-- WORK TO COMPLETE --
Could you copy exactly the lines below from the one with "right ear: (127, 133)" to the one with "right elbow: (108, 173)", inclusive, leaving out any pictures?

:: ENTRIES SHOWN ::

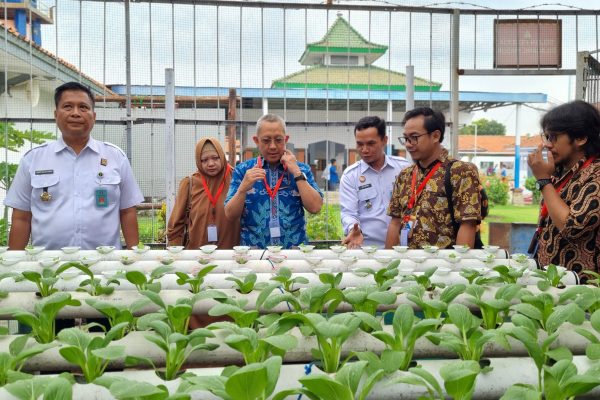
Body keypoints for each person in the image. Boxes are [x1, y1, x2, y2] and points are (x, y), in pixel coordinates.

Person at [5, 82, 143, 250]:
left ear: (94, 116)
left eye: (83, 107)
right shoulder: (33, 159)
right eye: (68, 106)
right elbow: (21, 217)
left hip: (105, 264)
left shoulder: (115, 157)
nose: (76, 113)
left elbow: (127, 211)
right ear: (56, 114)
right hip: (48, 263)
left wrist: (133, 256)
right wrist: (16, 261)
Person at [385, 107, 482, 249]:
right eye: (406, 138)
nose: (408, 144)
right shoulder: (405, 175)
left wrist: (460, 266)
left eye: (414, 137)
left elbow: (468, 224)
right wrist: (389, 263)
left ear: (436, 136)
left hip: (443, 265)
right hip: (407, 263)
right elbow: (395, 222)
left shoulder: (460, 171)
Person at [224, 114, 323, 248]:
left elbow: (315, 207)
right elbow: (230, 214)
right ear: (256, 140)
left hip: (294, 254)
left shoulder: (301, 169)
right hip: (255, 255)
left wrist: (297, 173)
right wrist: (243, 188)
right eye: (266, 140)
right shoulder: (243, 171)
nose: (272, 146)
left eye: (278, 140)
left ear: (286, 139)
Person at [527, 100, 600, 277]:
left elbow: (571, 227)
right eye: (546, 137)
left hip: (584, 290)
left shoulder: (596, 174)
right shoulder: (561, 173)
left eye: (554, 137)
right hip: (554, 282)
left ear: (581, 138)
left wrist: (544, 181)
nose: (547, 144)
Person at [340, 116, 409, 249]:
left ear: (384, 140)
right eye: (359, 144)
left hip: (403, 247)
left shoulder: (404, 168)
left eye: (371, 143)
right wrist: (353, 229)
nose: (364, 150)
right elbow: (348, 212)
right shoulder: (351, 176)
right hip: (367, 249)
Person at [167, 137, 240, 249]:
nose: (210, 164)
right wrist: (175, 254)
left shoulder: (236, 178)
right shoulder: (189, 183)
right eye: (204, 160)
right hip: (197, 257)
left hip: (231, 255)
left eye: (215, 158)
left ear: (222, 156)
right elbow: (175, 225)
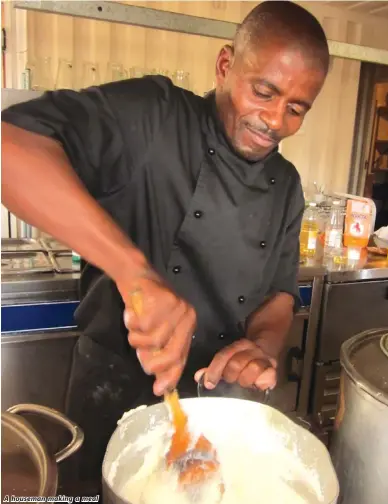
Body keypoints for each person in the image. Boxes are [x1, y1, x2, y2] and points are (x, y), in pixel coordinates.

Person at [2, 0, 329, 496]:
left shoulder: (286, 185)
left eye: (297, 108)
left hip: (220, 401)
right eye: (264, 92)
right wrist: (137, 274)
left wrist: (261, 347)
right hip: (112, 385)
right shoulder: (154, 116)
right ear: (225, 66)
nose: (275, 120)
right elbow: (10, 146)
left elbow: (279, 295)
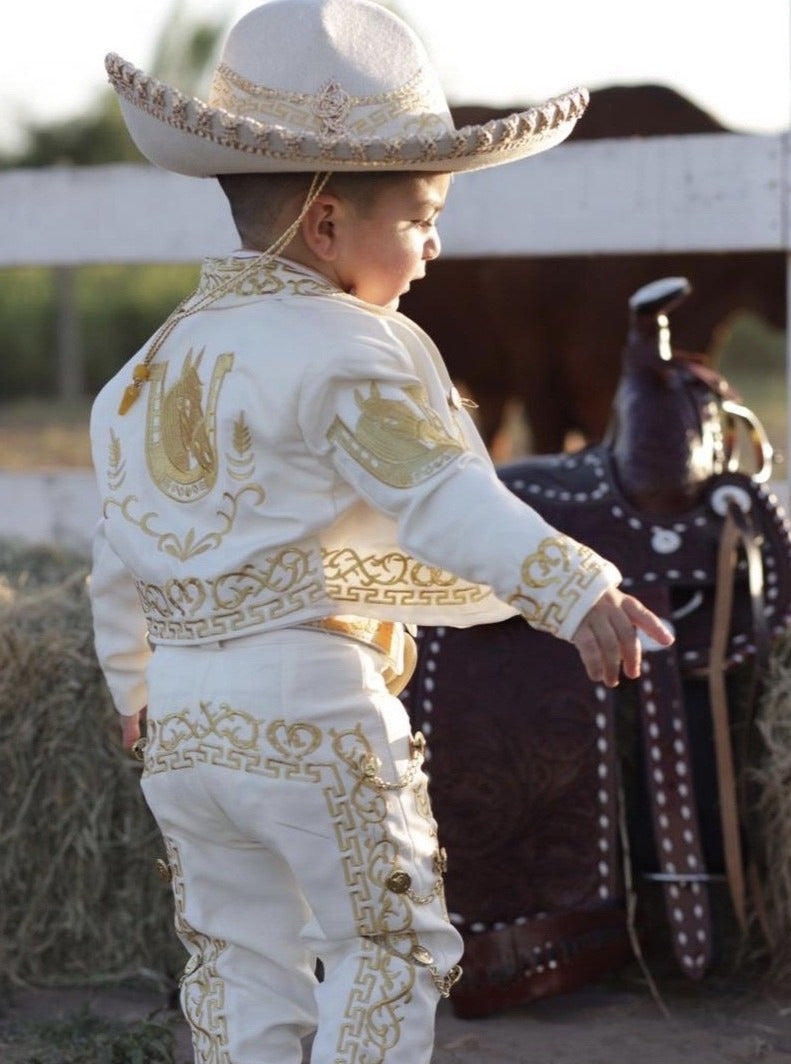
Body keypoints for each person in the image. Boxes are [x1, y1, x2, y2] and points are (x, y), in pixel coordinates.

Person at [90, 1, 673, 1061]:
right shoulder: (349, 349)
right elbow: (441, 492)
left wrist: (133, 683)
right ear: (325, 225)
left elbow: (118, 551)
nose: (434, 247)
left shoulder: (137, 378)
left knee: (234, 956)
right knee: (388, 943)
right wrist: (572, 584)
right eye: (418, 216)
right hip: (310, 708)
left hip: (182, 724)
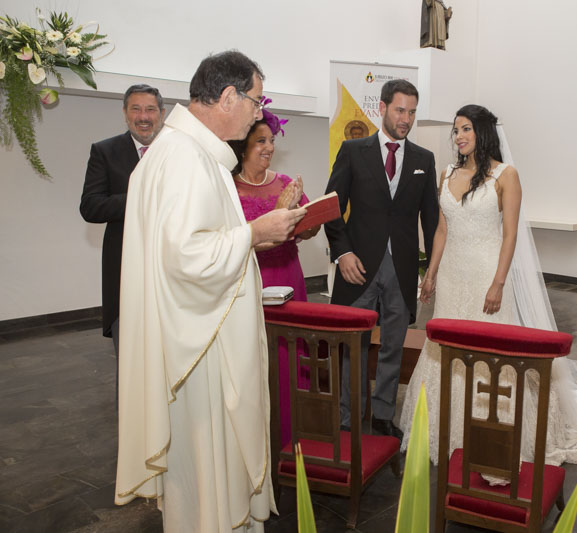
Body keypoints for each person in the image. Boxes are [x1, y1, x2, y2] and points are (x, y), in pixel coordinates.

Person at [114, 51, 306, 532]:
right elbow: (186, 257)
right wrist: (255, 232)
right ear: (228, 96)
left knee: (200, 473)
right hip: (200, 350)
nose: (258, 114)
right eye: (256, 101)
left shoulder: (186, 151)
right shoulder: (185, 157)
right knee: (205, 470)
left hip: (196, 336)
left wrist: (252, 236)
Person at [398, 104, 577, 469]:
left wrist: (499, 283)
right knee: (446, 348)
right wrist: (432, 274)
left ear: (483, 132)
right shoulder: (446, 173)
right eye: (456, 129)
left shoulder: (506, 175)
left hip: (487, 273)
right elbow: (441, 229)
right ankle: (447, 430)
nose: (459, 136)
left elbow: (510, 235)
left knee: (488, 352)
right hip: (453, 275)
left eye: (466, 129)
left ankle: (492, 433)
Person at [324, 79, 439, 439]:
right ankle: (348, 416)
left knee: (393, 345)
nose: (406, 119)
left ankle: (383, 415)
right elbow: (331, 208)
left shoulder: (423, 159)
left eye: (412, 112)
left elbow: (431, 219)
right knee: (352, 346)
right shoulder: (352, 151)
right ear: (383, 108)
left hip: (402, 269)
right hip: (357, 267)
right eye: (400, 110)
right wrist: (343, 253)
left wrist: (431, 270)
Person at [227, 107, 320, 447]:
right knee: (253, 359)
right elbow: (233, 240)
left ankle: (292, 434)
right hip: (250, 280)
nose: (269, 147)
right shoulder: (228, 188)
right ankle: (254, 440)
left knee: (289, 357)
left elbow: (308, 229)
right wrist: (280, 210)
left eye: (271, 141)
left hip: (289, 276)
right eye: (260, 141)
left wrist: (305, 219)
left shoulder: (285, 183)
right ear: (242, 146)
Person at [79, 84, 165, 357]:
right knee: (130, 361)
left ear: (162, 114)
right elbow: (91, 207)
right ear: (125, 113)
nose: (143, 116)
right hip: (126, 270)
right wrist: (140, 197)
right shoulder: (104, 151)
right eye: (136, 109)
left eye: (150, 109)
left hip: (170, 270)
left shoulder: (177, 151)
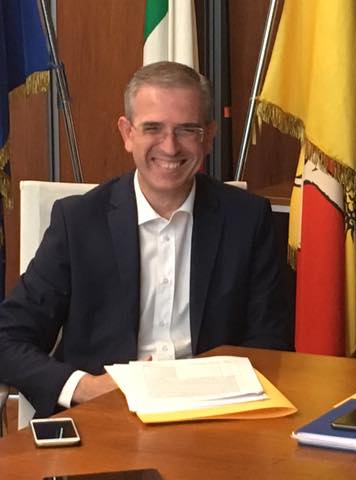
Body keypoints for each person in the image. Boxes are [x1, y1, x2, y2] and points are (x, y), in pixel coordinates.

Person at [0, 61, 292, 417]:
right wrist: (86, 387)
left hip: (214, 415)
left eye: (187, 130)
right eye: (153, 128)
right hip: (104, 414)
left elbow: (270, 342)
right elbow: (7, 338)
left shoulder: (248, 219)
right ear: (127, 133)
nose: (170, 147)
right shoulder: (78, 222)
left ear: (208, 136)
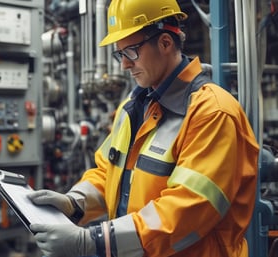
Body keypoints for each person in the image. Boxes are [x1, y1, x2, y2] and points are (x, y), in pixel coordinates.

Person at [27, 0, 260, 256]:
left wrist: (92, 241)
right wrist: (74, 203)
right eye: (120, 54)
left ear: (165, 43)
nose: (124, 65)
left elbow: (189, 209)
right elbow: (108, 173)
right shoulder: (134, 105)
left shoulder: (212, 111)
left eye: (131, 52)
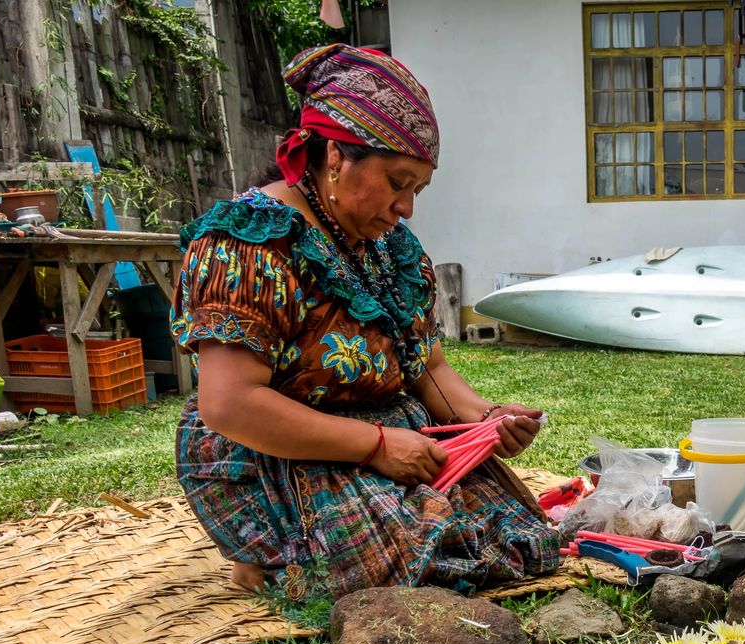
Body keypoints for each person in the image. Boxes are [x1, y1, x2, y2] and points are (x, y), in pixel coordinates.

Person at [171, 44, 558, 598]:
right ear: (335, 156)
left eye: (417, 190)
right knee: (412, 569)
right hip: (284, 451)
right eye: (397, 181)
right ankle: (265, 555)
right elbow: (229, 403)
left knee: (521, 541)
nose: (407, 208)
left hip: (392, 436)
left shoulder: (388, 248)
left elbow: (427, 368)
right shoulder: (247, 244)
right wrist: (376, 446)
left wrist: (487, 421)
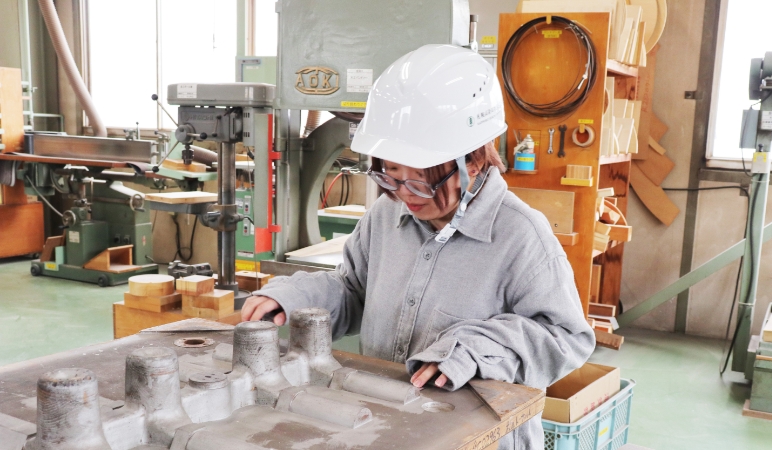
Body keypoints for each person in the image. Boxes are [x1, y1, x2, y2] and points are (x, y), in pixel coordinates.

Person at [242, 44, 595, 448]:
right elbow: (353, 289)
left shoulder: (521, 235)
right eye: (391, 173)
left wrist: (476, 350)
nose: (405, 193)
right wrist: (296, 297)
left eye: (421, 180)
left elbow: (566, 338)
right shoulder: (386, 214)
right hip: (387, 426)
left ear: (474, 161)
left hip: (475, 439)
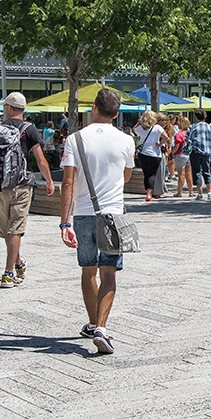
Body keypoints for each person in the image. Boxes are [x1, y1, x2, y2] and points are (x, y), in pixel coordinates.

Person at [59, 87, 133, 355]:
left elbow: (68, 181)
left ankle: (93, 323)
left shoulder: (75, 139)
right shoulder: (126, 140)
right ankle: (101, 328)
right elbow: (126, 177)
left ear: (93, 108)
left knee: (88, 270)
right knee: (109, 272)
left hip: (83, 213)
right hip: (113, 214)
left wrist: (64, 222)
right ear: (116, 113)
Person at [0, 92, 57, 288]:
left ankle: (14, 266)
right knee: (15, 229)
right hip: (22, 185)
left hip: (0, 185)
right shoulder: (29, 129)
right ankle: (12, 269)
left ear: (8, 108)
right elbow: (40, 160)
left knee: (8, 230)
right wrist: (49, 181)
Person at [132, 111, 167, 202]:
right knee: (152, 174)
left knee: (146, 174)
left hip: (143, 153)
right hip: (155, 154)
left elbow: (134, 129)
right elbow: (166, 137)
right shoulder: (157, 127)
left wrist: (141, 121)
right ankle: (149, 193)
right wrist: (160, 144)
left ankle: (148, 192)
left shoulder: (140, 128)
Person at [185, 111, 211, 199]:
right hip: (206, 151)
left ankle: (200, 193)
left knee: (197, 171)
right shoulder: (209, 127)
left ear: (196, 117)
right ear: (205, 116)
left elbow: (186, 138)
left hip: (195, 151)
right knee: (207, 171)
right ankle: (210, 192)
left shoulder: (192, 127)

:::

-- SOLVED EXERCISE --
right ear: (127, 133)
nose: (170, 147)
right shoulder: (78, 222)
left ear: (208, 136)
Body keypoints for each person in the image. Boxes are [x1, y1, x2, y2] and points are (x, y), in pixel coordinates.

Person at [27, 0, 260, 256]:
left wrist: (92, 241)
right wrist: (74, 203)
right eye: (120, 54)
left ear: (165, 43)
nose: (124, 65)
left elbow: (189, 209)
right elbow: (108, 173)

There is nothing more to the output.